Ce qui se joue aux Etats Unis.

Le problème en ce contexte ne serait pas de savoir si les Européens risquent de s’américaniser ou, plus précisément, si l’américanisation est un risque pour l’Europe. Il serait de se demander ce qui se joue présentement aux Etats Unis d’Amérique, de tenter à partir de cela de comprendre ce qui se joue, et de tirer de cette compréhension des moyens d’agir et, si possible, d’accomplir.

J’affirmerai, en ce qui me concerne, que ce qui se joue aux Etats Unis d’Amérique est l’accomplissement de l’Europe en ses dimensions les plus fécondes. Les idéaux américains, comme l’a noté l’historien Paul Johnson dans  » A History of the American People « , sont les idéaux européens portés plus loin, strictement et simplement.

J’affirmerai que l’accomplissement de l’Europe en ses dimensions les plus fécondes, des deux côtés de l’Atlantique et bien au-delà, a constitué et constitue toujours ce qu’on nomme : la civilisation occidentale.
J’affirmerai, en conséquence, qu’Etats Unis d’Amérique et Europe sont liés par des liens très anciens et très profonds que nul ne peut délier ou dénier.

Comprendre ce qui se joue permet de voir pourquoi, en théorie ou en pratique, l’anti-américanisme peut toujours être reconduit à un rejet de la civilisation occidentale et par conséquent, à bien y regarder, de la civilisation européenne. Je ne connais pas, pourrais-je dire en paraphrasant le philosophe chrétien Jacques Maritain, d’Européen qui tienne un discours anti-américain, et qui ne soit transi de haine ou de mépris pour des pans entiers de sa propre civilisation. Comprendre permet de discerner aussi pourquoi tandis qu’en termes de puissance, de prospérité et d’influence culturelle, les Etats Unis d’Amérique l’emportent sur l’Europe, et pourquoi l’Europe s’américanise tandis que monte en elle le discours anti-américain.

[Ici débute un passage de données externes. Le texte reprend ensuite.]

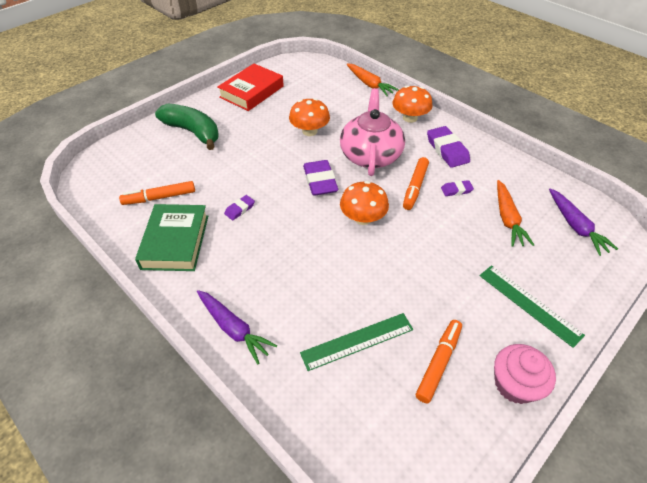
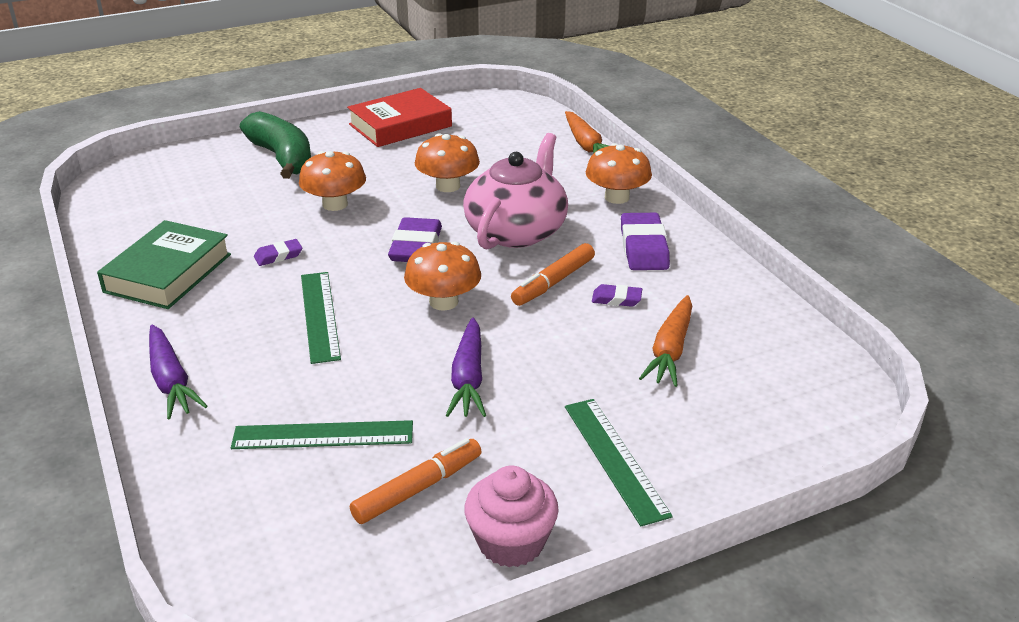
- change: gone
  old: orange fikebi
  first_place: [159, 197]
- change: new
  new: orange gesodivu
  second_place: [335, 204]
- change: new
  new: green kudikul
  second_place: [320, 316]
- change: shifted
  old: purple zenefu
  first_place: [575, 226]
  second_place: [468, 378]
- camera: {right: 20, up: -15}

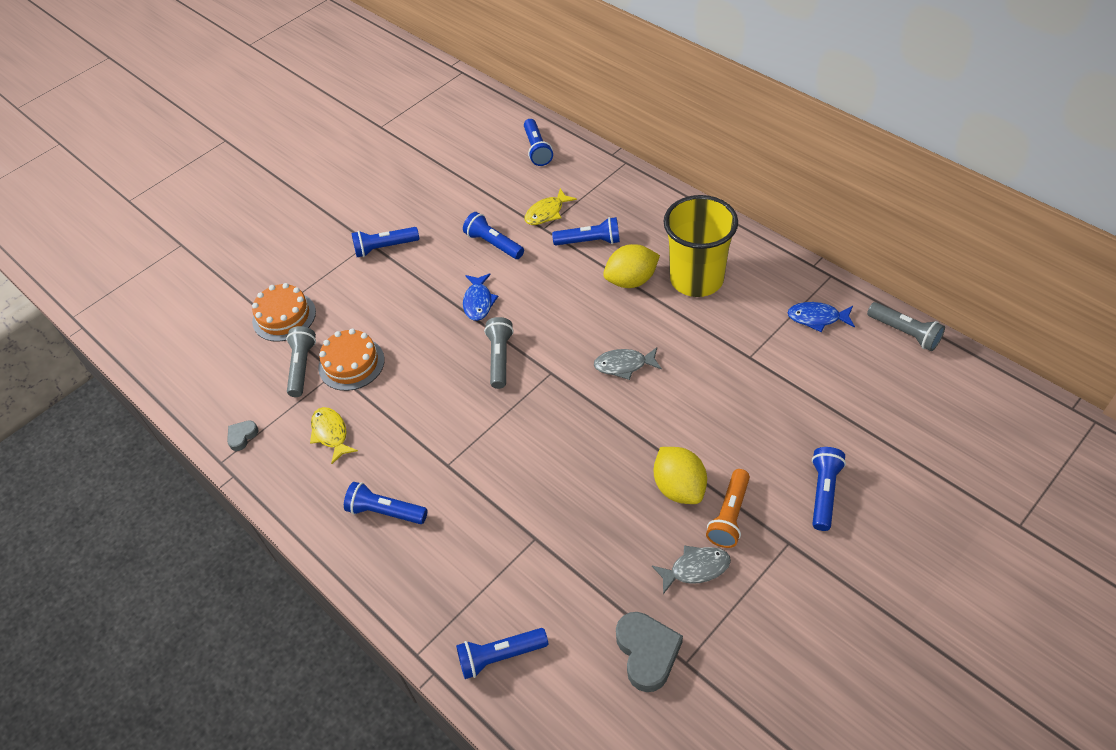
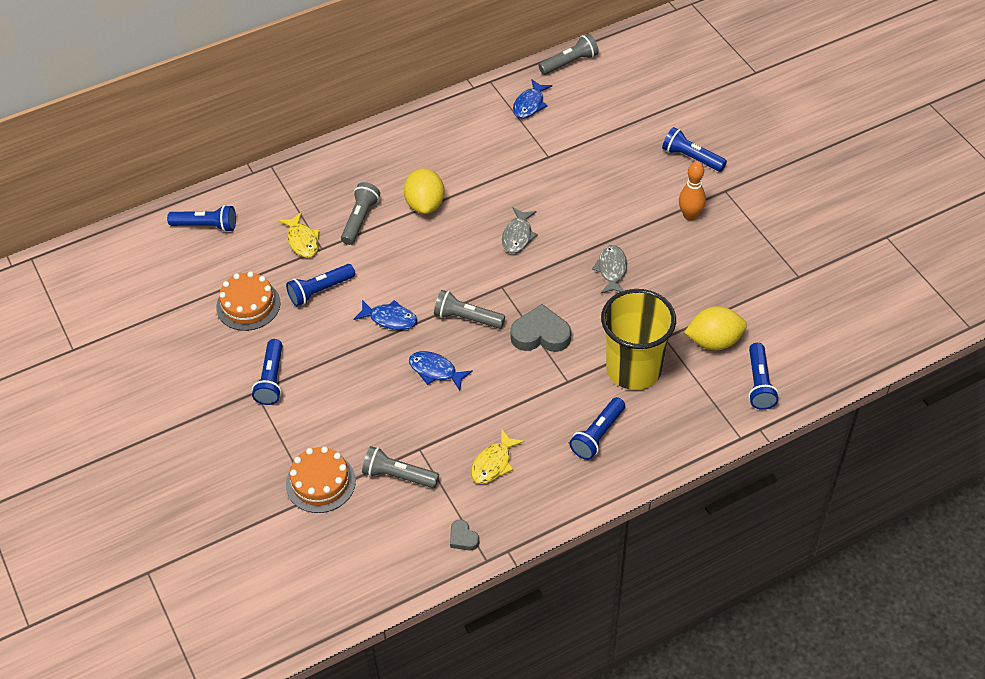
- change: new
  new: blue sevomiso
  second_place: [435, 371]
- change: shifted
  old: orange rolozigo
  first_place: [351, 363]
  second_place: [248, 305]
- change: shifted
  old: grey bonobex
  first_place: [647, 653]
  second_place: [540, 335]
- change: shifted
  old: grey sevomiso
  first_place: [695, 569]
  second_place: [612, 270]
- change: shifted
  old: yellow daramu
  first_place: [679, 487]
  second_place: [714, 341]
- change: shifted
  old:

Le meilleur de l’esprit occidental.

Les Etats Unis ont su préserver mieux que l’Europe le meilleur de l’esprit occidental. Les Européens s’éloignent parfois dangereusement de cet esprit et connaissent un relatif déclin. Ce déclin peut être combattu : mais le combat contre le déclin n’a des chances d’être victorieux que si l’on identifie ce qui l’a provoqué, et si l’on ne se trompe pas d’ennemi. Nombre de ceux qui se lamentent face à l’influence de l’Amérique et appellent l’Europe au sursaut feraient bien de voir qu’en incitant à une division entre Européens planétaires, ils ne font que renforcer le déclin de l’Europe tout en préparant le terrain aux ennemis de l’occidentalité qui se trouvent être aussi, et ce n’est pas un hasard, des ennemis de l’idée que nous pouvons encore nous faire de la liberté individuelle et de la dignité de l’Homme.

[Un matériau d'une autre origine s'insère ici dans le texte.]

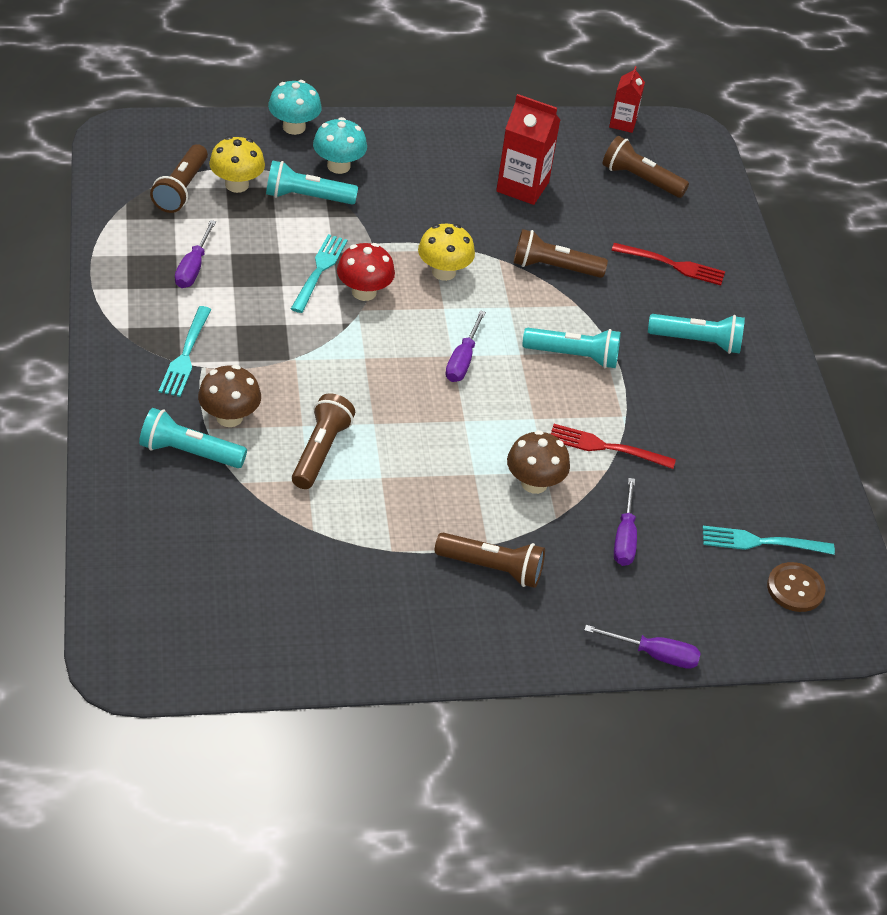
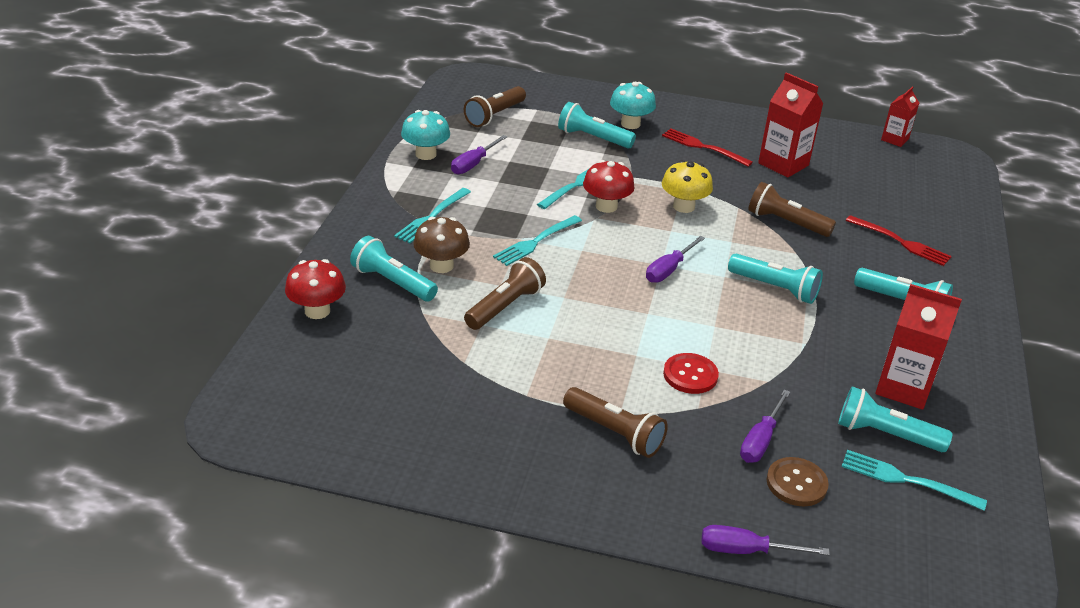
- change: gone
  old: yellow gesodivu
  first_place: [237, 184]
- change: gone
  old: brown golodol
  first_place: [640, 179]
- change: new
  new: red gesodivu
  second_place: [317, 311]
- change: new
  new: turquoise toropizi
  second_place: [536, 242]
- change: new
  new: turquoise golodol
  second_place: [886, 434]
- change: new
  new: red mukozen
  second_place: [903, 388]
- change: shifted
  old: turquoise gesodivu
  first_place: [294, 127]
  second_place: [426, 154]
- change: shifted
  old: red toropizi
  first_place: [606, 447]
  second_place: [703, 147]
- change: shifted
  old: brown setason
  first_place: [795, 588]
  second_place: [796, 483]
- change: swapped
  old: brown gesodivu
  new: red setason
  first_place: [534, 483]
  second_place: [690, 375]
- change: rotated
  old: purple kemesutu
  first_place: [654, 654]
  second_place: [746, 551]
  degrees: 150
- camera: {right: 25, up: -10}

Si l’on prend les choses sous un angle strictement stratégique ou géopolitique, la division entre européens planétaires apparaît comme susceptible d’être plus catastrophique encore. L’Europe déclinante dans laquelle nous vivons n’a, de facto, pas les moyens de sa défense et ne reste forte que dans une alliance avec l’Amérique, et seule cette alliance pourra permettre dans le court et le moyen terme à l’Europe de rester elle-même, libre, digne, et si possible vigilante face aux vrais dangers qui la menacent.

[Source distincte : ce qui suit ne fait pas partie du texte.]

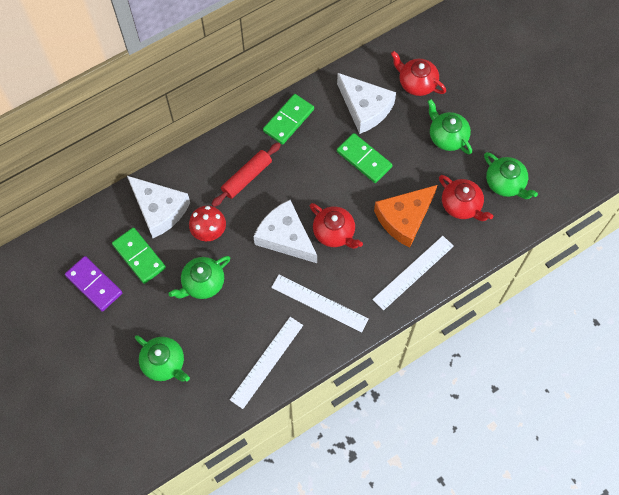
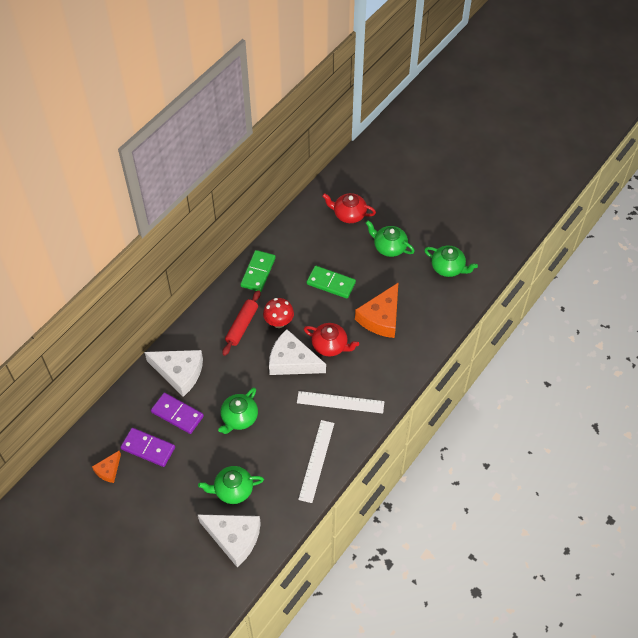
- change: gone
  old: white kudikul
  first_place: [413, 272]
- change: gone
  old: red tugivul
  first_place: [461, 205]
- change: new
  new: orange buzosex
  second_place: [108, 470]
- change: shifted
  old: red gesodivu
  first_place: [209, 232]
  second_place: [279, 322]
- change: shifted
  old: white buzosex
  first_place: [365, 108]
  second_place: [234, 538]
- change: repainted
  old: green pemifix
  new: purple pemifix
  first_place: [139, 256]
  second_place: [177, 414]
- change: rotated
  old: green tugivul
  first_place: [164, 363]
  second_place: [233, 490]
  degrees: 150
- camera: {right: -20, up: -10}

Comme l’écrit Samuel Huntington dans  » The Clash of Civilizations and the Remaking of World Order  » : « Si l’Amérique et l’Europe renouvellent leur vie morale, construite sur leur communauté de culture, et développent des formes d’intégration politique et économique proches susceptibles de s’ajouter à leur collaboration dans le domaine de la sécurité dans le cadre de l’Otan, elles pourraient générer une troisième phase de richesse économique et d’influence politique occidentale ». Si le renouvellement et l’intégration ne se font pas, les plus grands doutes existent quant à l’existence d’un avenir.

Références.

Robert Conquest, « Reflections on a Ravaged Century » (W.W.Norton). F.A. Hayek, « Droit, législation et liberté » (PUF).
Samuel P. Huntington, « The Clash of Civilizations and the Remaking of World Order » (Simon & Schuster, 1996).
Paul Johnson, « A History of the American People » (Harper Collins). Jacques Maritain, « Carnet de notes » (Desclée de Brouwer). J.M. Roberts, « The Triumph of the West » (Little, Brown). Jean Jacques Rosa, « L’erreur européenne » (Grasset).